For the BJP there will be a huge symbolic significance if it can wrest West Bengal from the TMC, or even come close to a majority. Bengal has a strong legacy of left democratic politics and dissent. Indeed, Mamata Banerjee’s political and economic priorities (despite her deep dislike of the Marxists) are extremely similar to the Left’s populist strategies, barring, of course, the mention of Marx or Lenin in its official discourse. Bengal also has the second largest concentration of Muslims in India. Gaining control of the state and preaching the gospel of Hindutva would be a spectacular gain for the BJP. It would appear to reclaim the territory from where one of the icons of Hindu nationalism came — the late Shyama Prasad Mookerjee. It could also become another laboratory for the UP style of politics. Uttar Pradesh, incidentally, has the highest number of Muslim residents in the nation. Finally, it would be a big step forward for the BJP in creating an Opposition-free India. With the BJP in power, the organizational set-ups of the Opposition parties (weak as they already are) could soon be decimated in the state.

In this important election, the role of the Left-Congress combine could be decisive. It has acquired a new ally in the Indian Secular Front which is essentially a minority vote bloc. The combine is equating, in its election campaign, Mamata Banerjee’s TMC with Narendra Modi’s BJP. However, its own support has been dwindling rapidly, and its ability to win a significant number of seats in a triangular contest is exceedingly slim. What it might be able to do, however, is split the anti-Hindutva vote so as to give an advantage to the BJP. The Left parties have often realized their tactical errors after the opportunity has slipped away. This election is likely to add to their list of historic blunders.

Why would it be inaccurate to equate the TMC with the BJP? The answer lies in distinguishing between authoritarianism and fascism. Mamata Banerjee does not have a defined ideological position. She is focused on more mundane, daily issues. She is surrounded by opportunistic and self-seeking sycophants. Banerjee finds comfort, in her inimitable maverick way, in centralizing power. She has few people she can trust. Her party’s organizational strength is weak. She rides on the popularity of her own image. She takes decisions on her own. She is quick to isolate anyone she is suspicious about. Her personal likes and dislikes are important ingredients in her decision-making process. She is authoritarian without a doubt. However, she is not communal and does not believe in majoritarianism. She has also been, arguably, the strongest, most consistent and loudest anti-BJP political voice in the country. This is the vital difference between her authoritarian politics and the fascist trends exhibited by the BJP.

The BJP has a clear ideology about the concept of nation, the importance of religious practices as a cultural force, and the secondary position of minorities in the order of citizenship rights.
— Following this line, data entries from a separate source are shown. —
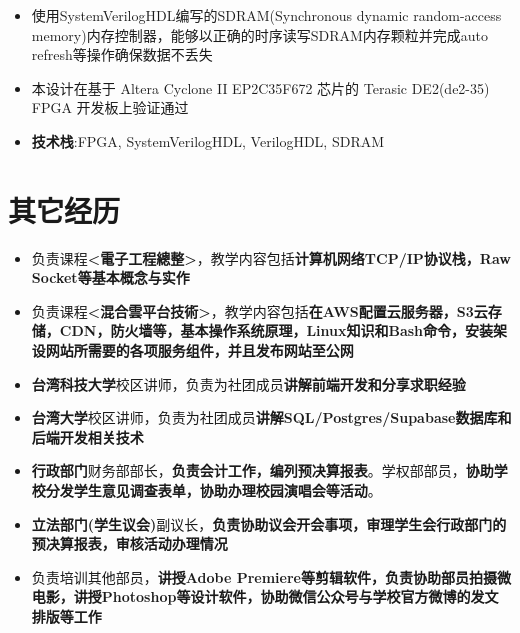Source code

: \documentclass{resume}
\begin{document}
        \begin{itemize}
            \item 使用SystemVerilogHDL编写的SDRAM(Synchronous dynamic random-access memory)内存控制器，能够以正确的时序读写SDRAM内存颗粒并完成auto refresh等操作确保数据不丢失
            \item 本设计在基于 Altera Cyclone II EP2C35F672 芯片的 Terasic DE2(de2-35) FPGA 开发板上验证通过
            \item \textbf{技术栈}:FPGA, SystemVerilogHDL, VerilogHDL, SDRAM
        \end{itemize}

\section{ 其它经历}
        \begin{itemize}
            \item 负责课程\textbf{<電子工程總整>}，教学内容包括\textbf{计算机网络TCP/IP协议栈，Raw Socket等基本概念与实作}
            \item 负责课程\textbf{<混合雲平台技術>}，教学内容包括\textbf{在AWS配置云服务器，S3云存储，CDN，防火墙等，基本操作系统原理，Linux知识和Bash命令，安装架设网站所需要的各项服务组件，并且发布网站至公网}
        \end{itemize}
        \begin{itemize}
            \item \textbf{台湾科技大学}校区讲师，负责为社团成员\textbf{讲解前端开发和分享求职经验}
            \item \textbf{台湾大学}校区讲师，负责为社团成员\textbf{讲解SQL/Postgres/Supabase数据库和后端开发相关技术}
        \end{itemize}
        \begin{itemize}
            \item \textbf{行政部门}财务部部长，\textbf{负责会计工作，编列预决算报表}。学权部部员，\textbf{协助学校分发学生意见调查表单，协助办理校园演唱会等活动}。
            \item \textbf{立法部门(学生议会)}副议长，\textbf{负责协助议会开会事项，审理学生会行政部门的预决算报表，审核活动办理情况}
        \end{itemize}
        \begin{itemize}
            \item 负责培训其他部员，\textbf{讲授Adobe Premiere等剪辑软件，负责协助部员拍摄微电影，讲授Photoshop等设计软件，协助微信公众号与学校官方微博的发文排版等工作}
        \end{itemize}
\end{document}
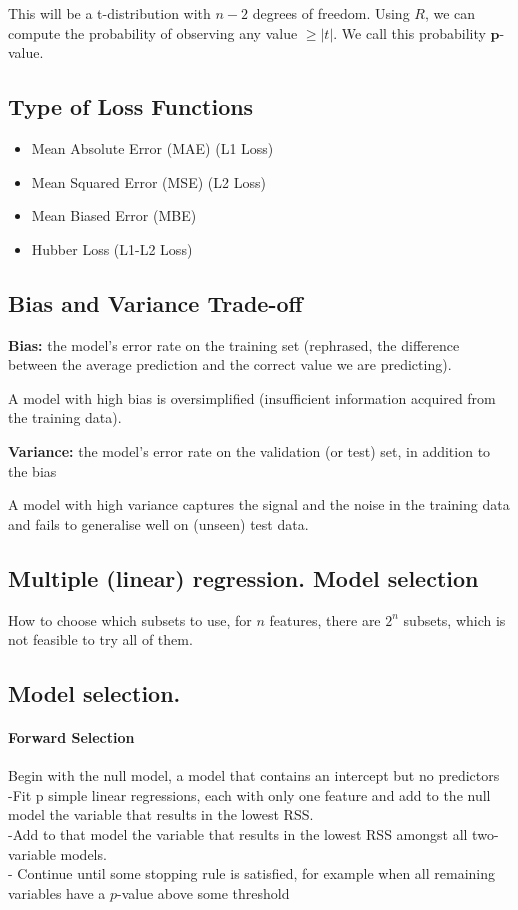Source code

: \documentclass[12pt,a4paper]{article}
\begin{document}
This will be a t-distribution with $n-2$ degrees of freedom.
Using $R$, we can compute the probability of observing any value $\geq|t|$. We call this probability $\mathbf{p}$-value.
\subsection{Type of Loss Functions}
\begin{itemize}
    \item Mean Absolute Error (MAE) (L1 Loss)
    \item Mean Squared Error (MSE) (L2 Loss)
    \item Mean Biased Error (MBE)
    \item Hubber Loss (L1-L2 Loss)
\end{itemize}
\subsection{Bias and Variance Trade-off}
\textbf{Bias:} the model's error rate on the training set (rephrased, the difference between the average prediction and the correct value we are predicting).

A model with high bias is oversimplified (insufficient information acquired from the training data).

\textbf{Variance: }the model's error rate on the validation (or test) set, in addition to the bias

A model with high variance captures the signal and the noise in the training data and fails to generalise well on (unseen) test data.
\subsection{Multiple (linear) regression. Model selection}
How to choose which subsets to use, for $n$ features, there are $2^n$ subsets, which is not feasible to try all of them.
\subsection{Model selection.}
\paragraph{Forward Selection}
Begin with the null model, a model that contains an intercept but no predictors\\
-Fit p simple linear regressions, each with only one feature and add to the null model the variable that results in the lowest RSS.\\
-Add to that model the variable that results in the lowest RSS amongst all two-variable models.\\
- Continue until some stopping rule is satisfied, for example when all remaining variables have a $p$-value above some threshold
\end{document}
The party’s organizational strength and financial resources are awesome, especially considering the backing of the RSS. The senior party members speak the same language and share the same vision. Their ability and propensity to shut out dissent are much stronger and purposive than those of the TMC. The TMC leadership can be undemocratic and has used force to increase political control. This is a feature of all political parties in India. The BJP can and does do the same, but the key difference is that the political tactics of the party lead to well-defined outcomes. Mamata Banerjee is the TMC and the TMC is Mamata Banerjee. This is not true for Narendra Modi and the BJP.

The Left might have one argument in favour of its strategy: it wants Banerjee to be defeated so that it can gloat over a pyrrhic victory. With the BJP in power, it perhaps believes that all anti-fascist forces will gravitate towards the Left parties. The Left parties are still licking the wounds inflicted by the TMC. But with the TMC gone, the Left is likely to get a more comprehensive beating from the Right. That is what history has taught us a number of times. The argument for a purely left anti-fascist movement is not very convincing either, since it has tied up with its bitter old enemy, the Congress, in an effort to boost its electoral tally.

Indian politics is at a crossroads. We are looking at the concrete possibility of a political Opposition-free nation with serious erosions of civil liberties. The country has already slipped from being considered a free nation to being categorized as a partly-free nation for the first time in history. India’s economy continues to slip, as discontent and despair keep mounting and inequality gathers momentum. Yet, strangely, these issues are considered less important. The promise of a messiah, the return to a golden age and the vision of a strong nation remain the key ingredients that stoke the fire of hope in so many of our fellow citizens.